Here the transformed input gets stored into a dataframe. _X_ could also directly be used for training purposes (via model.fit(X)).

In [None]:
print(X.toarray())

df2 = pd.DataFrame(X.toarray(),columns=vectorizer.get_feature_names_out())
df2

### Naive Bayes classifier
In order to use the classifier you first need to import it. There are three different variants preimplemented by sklearn, namely the _MultinomialNB_ which is used for the classification of text data, the _CategoricalNB_ which handles categorical data and the _GaussianNB_ for continuous features. In this exercise you will get to apply the two former types.

In [None]:
from sklearn.naive_bayes import MultinomialNB, CategoricalNB

naive_bayes = MultinomialNB()

naive_bayes.fit(X,[0,0,0,1])

## Task 2
As written in the accompanying PDF, please download the spam dataset ("emails.csv") from __[here](https://github.com/DataScienceLabFHSWF/machine-learning-book/tree/main/data/naive_bayes)__ and load it into a pandas Dataframe. Get familiar with the dataset. 

### Visualization
Visualize different aspects of the dataset (e.g. class distribution, text length of the different entries) by using matplotlib or seaborn. The text length of each sample should be stored in an extra column called _length_.

Get length for each text sample and store them in column _length_ of the dataframe.

Plot the distribution of lengths for _spam_ and _non-spam_ samples.

Display the shortest (and longest) message that are stored in this dataframe.

Visualize the most frequent words (for spam and non-spam texts) with the help of the package _wordcloud_. Do you notice any meaningful differences between these two wordclouds? What is the problem with some of the frequent words (for both cases) and how would you rate the added value of these problematic words when it comes to actually training a classifier?

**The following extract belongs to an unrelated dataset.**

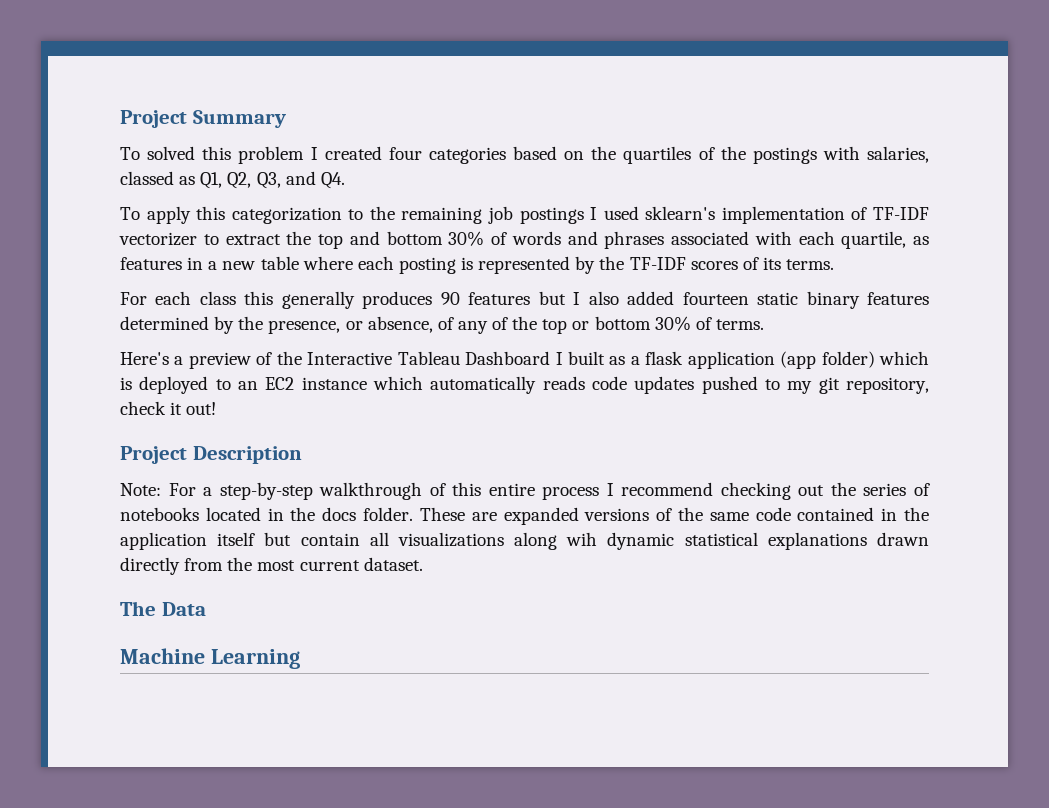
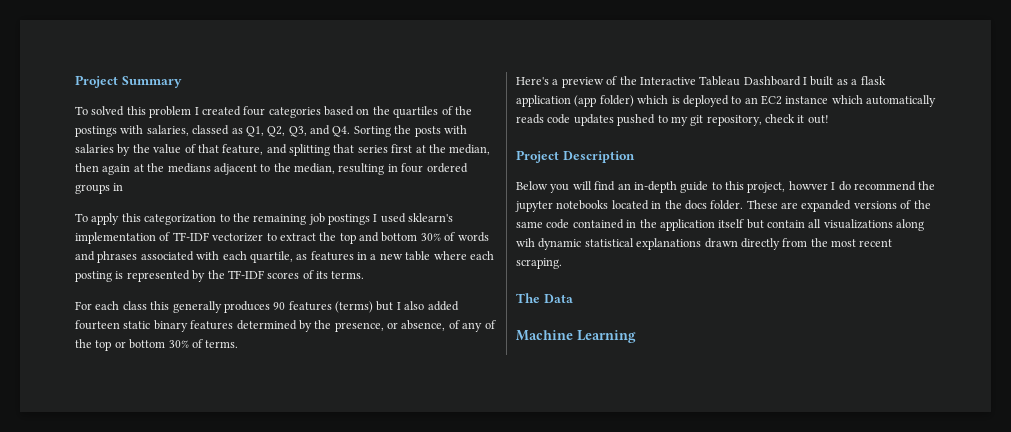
(345, 180) none -> [353,125,467,137] [75,144,491,156] [75,163,468,175] [75,183,124,194] Sorting the posts with salaries by the value of that feature, and splitting that series first at the median, then again at the medians adjacent to the median, resulting in four ordered groups in
(531, 298) none -> [335,301,373,313] (terms)
[120,482,930,500] Note: For a step-by-step walkthrough of this entire process I recommend checking out the series of -> [516,181,936,193] [515,201,553,212] Below you will find an in-depth guide to this project, howver I do recommend the jupyter
[299,557,423,571] current dataset. -> [859,239,893,247] [516,258,562,269] recent scraping.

Calculate the class distribution between spam and non-spam data in percent and then use a barplot (or countplot if you use seaborn) to present it visually.

### Preprocess dataset
Define your functions for text cleaning here and then preprocess the text. 

Now that we have cleaned our sample texts we can use the dataset to perform the training and test procedure. Use the _CountVectorizer_ to generate the features. 

### Training
As we are dealing with features generated from text data, we use the _sklearn.naive_bayes.MultinomialNB_ as our underlying model.

Performance on test dataset:

Performance on own text samples:

### Evaluation

## Task 3
In this task we will analyze the "flu.csv" dataset which can be downloaded __[here](https://github.com/DataScienceLabFHSWF/machine-learning-book/tree/main/data/naive_bayes)__. It is a very small toy dataset to showcase the encoding of categorical features as well as the usage of another variant of the Naive Bayes classifier.

### Preprocessing
Get familiar with the dataset. The goal is to predict whether or not a person has the flu.  
What are the feature columns and what is the target column in this example?

Use the LabelEncoder (sklearn.preprocessing.LabelEncoder()) to encode the data in the columns.

Now use the encoded features (f1 to f4) to build a new dataframe for the training of our classifier, the _zip()_ function might be useful here.

### Training
We do not use the _MultinomialNB_ but instead _sklearn.naive_bayes.CategoricalNB_ as we have to deal with categorical data here.

Generate a few input samples to feed into the classifier and print the predictions as well as the predicted probabilities for each target class (_model.predict_proba()_).